FBR imposes 100% higher tax on bank profits for non-filers

FBR Blue

Karachi, August 4, 2025 – The Federal Board of Revenue (FBR) has announced a major tax hike targeting non-filers, with a 100% increase in tax rates on profit earned from bank deposits, effective from tax year 2026 (July 1, 2025, to June 30, 2026).

According to Income Tax Circular No. 1 of 2025-26 issued by the FBR, the tax rate on profit from debt—earned through deposits in banking companies, financial institutions, and government securities (excluding individuals earning profit from government securities)—has been raised from 15% to 20%. However, tax rates on profit from National Saving Schemes, Post Office Savings Accounts, and similar instruments remain unchanged.

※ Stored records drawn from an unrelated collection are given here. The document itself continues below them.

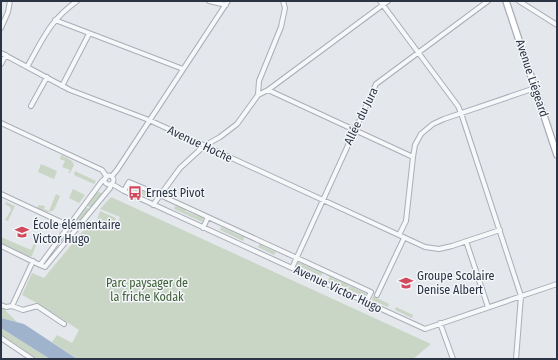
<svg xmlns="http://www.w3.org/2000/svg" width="558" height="360" font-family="'Fira Sans Condensed',sans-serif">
<rect width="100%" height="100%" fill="#e4e7ec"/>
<path fill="#c9d6c5" d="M61,155C67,158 72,159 74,165L70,173H68L70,170L62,167L65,161L60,159Z
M41,164L57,171L54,179L38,172Z
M75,171L96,181L94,184L76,176L74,175Z
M131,186L151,195L152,193L155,195L152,199L130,189Z
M73,189L85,195L79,203L69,198Z
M97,191L103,194L91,208L86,205Z
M56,194L60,196L54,210L48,212L37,208L39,205L45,206L44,209L49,211Z
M111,197L431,344L413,359H77L52,342L57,335L72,343L79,330L37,303L22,295L32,273L44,278L91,221L115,229L120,217L100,209Z
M6,202L15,206L8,221L5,220L11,210L10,207L5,204Z
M178,205L186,209L185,211L198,216L199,215L204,217L202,222L174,209L175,206Z
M85,207L90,209L80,222L75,219Z
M100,211L116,218L113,226L97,220Z
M221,227L241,236V234L245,236L243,241L220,230Z
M1,237L31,250L34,244L36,245L32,256L29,257L7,248L1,243Z
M260,243L264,245L263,246L276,252L274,255L258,247Z
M298,262L318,271L319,270L323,272L321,276L297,265Z
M328,274L333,276V278L349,285L347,288L328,280L330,277L327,275Z
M350,286L367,294L365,297L348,289Z
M373,296L389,304L388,307L372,300Z
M1,307L6,311L17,322L1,318Z
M396,307L413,315L412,318L395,310Z
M1,328L50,359H36L1,336Z"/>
<path fill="#9fb4cc" d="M1,318L24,324L77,359H50L1,328Z"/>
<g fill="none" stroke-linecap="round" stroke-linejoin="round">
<defs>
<path id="street" d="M209,1L226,5
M380,1L458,106L461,113L521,296L516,359
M519,1L557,25
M55,20L183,69
M1,28L8,12L10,1
M1,53L70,90L149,120L425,247L439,249L452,246L500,230
M1,64L6,55
M27,67C43,39 50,20 77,1
M62,86L89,34
M268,90L388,1
M258,95L268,90L413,157
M31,106L47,77
M1,123L102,170L107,177
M104.5 180a4.5 4.5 0 1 1 9 0a4.5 4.5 0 1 1-9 0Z
M112,176L117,170L228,1
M112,184L124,191L425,329L557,284
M124,191L129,182L160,195L371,292L366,302
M1,194L76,229
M153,205L180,168L204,146L220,137L237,124L258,95L259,81L281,27L285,8L283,1
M203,228L208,217
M399,235L406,221L413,157L415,145L421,134L433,124L444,119L535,88
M466,241L488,307
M1,246L40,265L102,181L105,179
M40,265L45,267L110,188L111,184
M292,268L376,84L488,1
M377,295L404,238
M1,305L6,307L12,306L33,261
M12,306L23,310L37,306L64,324
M440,323L453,359
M1,338L32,359"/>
<path id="secondary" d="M506,1L557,155"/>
</defs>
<use href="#street" stroke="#a9aeb7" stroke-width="6"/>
<use href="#secondary" stroke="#a9aeb7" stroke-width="8"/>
<use href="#street" stroke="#f7f8fa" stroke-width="4"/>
<use href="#secondary" stroke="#fff" stroke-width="5.5"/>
</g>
<defs>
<symbol id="bus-bare" viewBox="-9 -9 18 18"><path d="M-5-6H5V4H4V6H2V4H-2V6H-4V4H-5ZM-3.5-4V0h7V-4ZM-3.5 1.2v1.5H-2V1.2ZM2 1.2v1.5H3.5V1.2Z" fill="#d1495b" stroke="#f4f6f9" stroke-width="2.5" paint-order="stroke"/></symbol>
<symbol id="school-bare" viewBox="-9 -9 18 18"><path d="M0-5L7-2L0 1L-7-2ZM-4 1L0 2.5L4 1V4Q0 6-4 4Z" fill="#d1495b" stroke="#f4f6f9" stroke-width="2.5" paint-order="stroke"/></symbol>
</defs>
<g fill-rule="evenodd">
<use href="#bus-bare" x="125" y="183" width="20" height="20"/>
<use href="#school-bare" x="12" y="222" width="20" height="20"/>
<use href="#school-bare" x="396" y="273" width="20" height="20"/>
</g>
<g text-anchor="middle" stroke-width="3" stroke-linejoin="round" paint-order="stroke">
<g font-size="12" fill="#2b3445" stroke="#f4f6f9">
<text transform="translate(532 78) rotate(72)" y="4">Avenue Liégeard</text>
<text transform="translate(361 116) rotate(-64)" y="4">Allée du Jura</text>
<text transform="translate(200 144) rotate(25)" y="4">Avenue Hoche</text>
<text transform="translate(338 289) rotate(25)" y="4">Avenue Victor Hugo</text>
</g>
<g font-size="12" fill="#2b3445" stroke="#f4f6f9" text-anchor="start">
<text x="146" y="197">Ernest Pivot</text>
<text x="33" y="229">École élémentaire<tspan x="33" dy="14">Victor Hugo</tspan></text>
<text x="417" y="280">Groupe Scolaire<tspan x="417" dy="14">Denise Albert</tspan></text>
</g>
<g font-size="12" fill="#3f6138" stroke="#f4f6f9">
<text x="147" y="287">Parc paysager de<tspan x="147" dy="14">la friche Kodak</tspan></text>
</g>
</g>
<rect width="558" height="360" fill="none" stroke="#2b3445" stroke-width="4"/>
</svg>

The FBR clarified that this revision aligns with amendments made to Division IA of Part III of the First Schedule of the Income Tax Ordinance, 2001. Previously, under the Tenth Schedule, non-filers were subject to a 35% tax rate on profit from debt. This specific entry has now been omitted.

Instead, a blanket policy now mandates a 100% higher tax rate for non-filers compared to standard rates. This means non-filers earning income from bank deposits or similar sources will now face significantly steeper deductions.

The FBR emphasized that this move is aimed at compelling non-filers to join the tax net and improve documentation of the economy. By increasing the financial burden on non-filers, the FBR hopes to drive higher compliance and revenue generation for the state.